━━ Items ━━
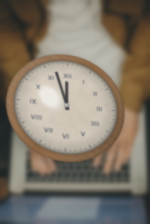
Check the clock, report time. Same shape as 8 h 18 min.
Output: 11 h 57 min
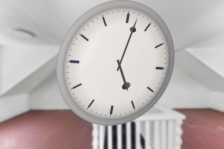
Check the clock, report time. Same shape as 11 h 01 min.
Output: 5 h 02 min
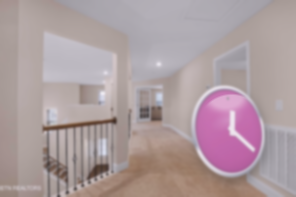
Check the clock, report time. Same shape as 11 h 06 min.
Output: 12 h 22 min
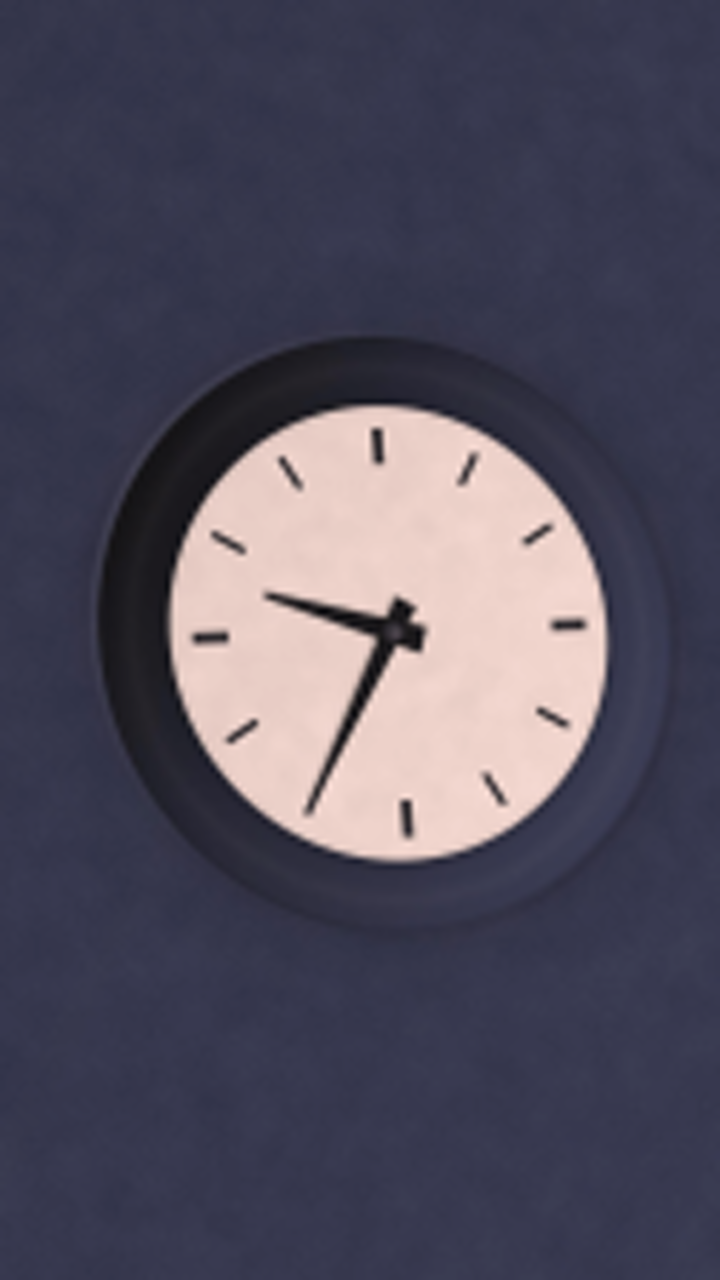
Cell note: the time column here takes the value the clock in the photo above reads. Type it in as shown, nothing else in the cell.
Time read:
━━━
━━ Items ━━
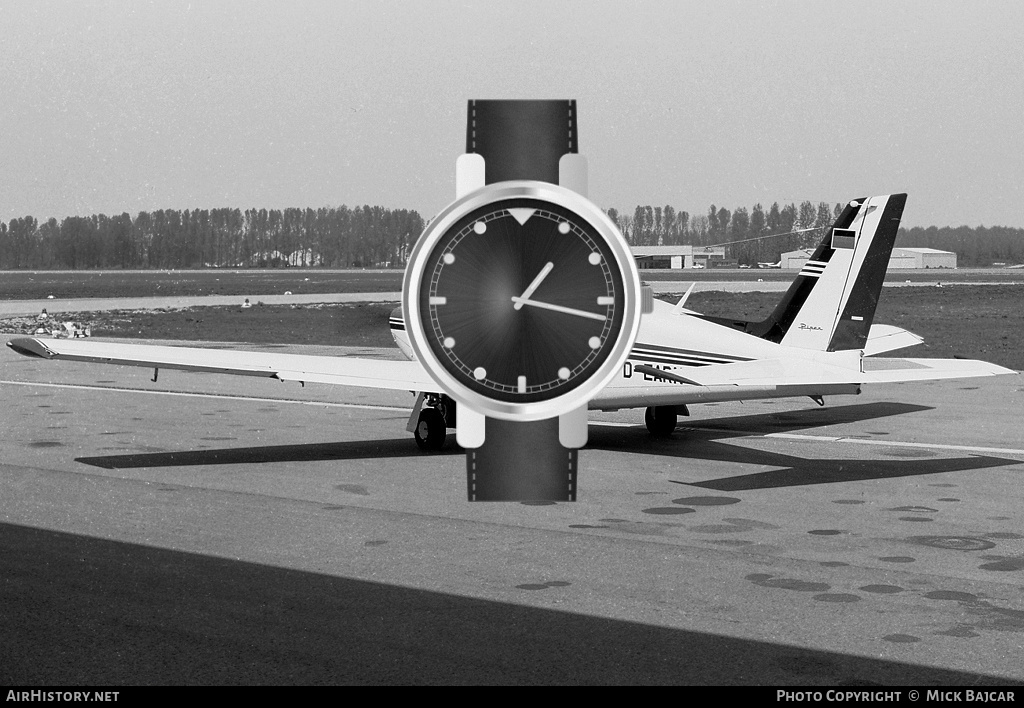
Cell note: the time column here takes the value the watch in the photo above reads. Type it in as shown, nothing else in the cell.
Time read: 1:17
━━━
━━ Items ━━
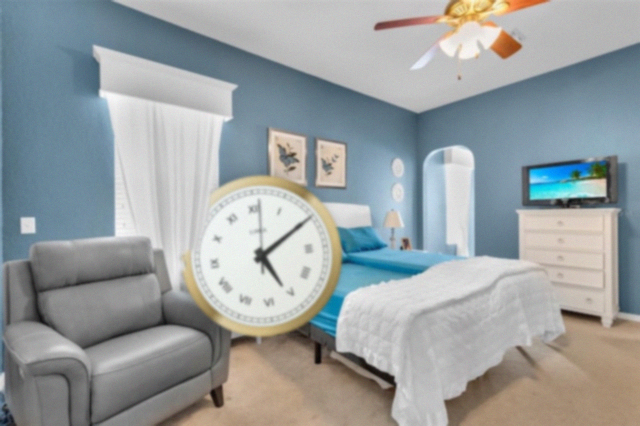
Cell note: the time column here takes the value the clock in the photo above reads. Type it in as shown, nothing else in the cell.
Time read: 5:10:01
━━━
Task goal: Transcribe word for word the part of the material above that opens with the line containing "Check the clock, report time. Same shape as 11 h 06" and closes with the line containing "Output: 12 h 22 min", including both of those lines.

Task result:
Check the clock, report time. Same shape as 11 h 06 min.
Output: 12 h 22 min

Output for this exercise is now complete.